Work instructions -
Output the lines of the records below exactly, beginning at their first line and ending at the line with "Avec férméture éclair Maillot de Bain Hijab"; include no pictures.
————————
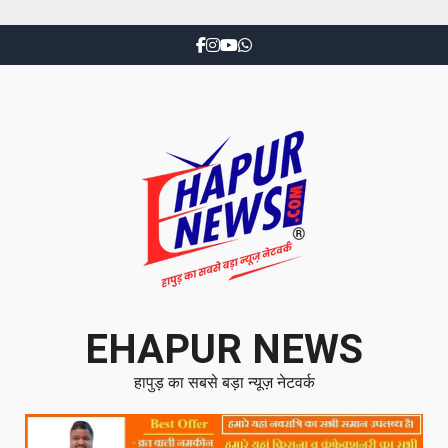
EHAPUR NEWS
हापुड़ का सबसे बड़ा न्यूज़ नेटवर्क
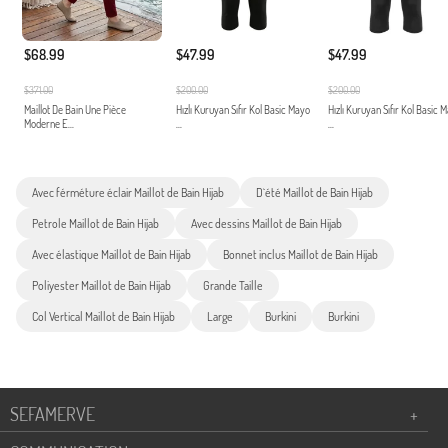
$68.99
$47.99
$47.99
$371.00
$200.00
$200.00
Maillot De Bain Une Pièce
Hızlı Kuruyan Sıfır Kol Basic Mayo
Hızlı Kuruyan Sıfır Kol Basic 
Moderne E...
...
...
Avec férméture éclair Maillot de Bain Hijab
D`été Maillot de Bain Hijab
Petrole Maillot de Bain Hijab
Avec dessins Maillot de Bain Hijab
Avec élastique Maillot de Bain Hijab
Bonnet inclus Maillot de Bain Hijab
Poliyester Maillot de Bain Hijab
Grande Taille
Col Vertical Maillot de Bain Hijab
Large
Burkini
Burkini
SEFAMERVE
+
————————
Written solution -
EHAPUR NEWS
हापुड़ का सबसे बड़ा न्यूज़ नेटवर्क
$68.99
$47.99
$47.99
$371.00
$200.00
$200.00
Maillot De Bain Une Pièce
Hızlı Kuruyan Sıfır Kol Basic Mayo
Hızlı Kuruyan Sıfır Kol Basic 
Moderne E...
...
...
Avec férméture éclair Maillot de Bain Hijab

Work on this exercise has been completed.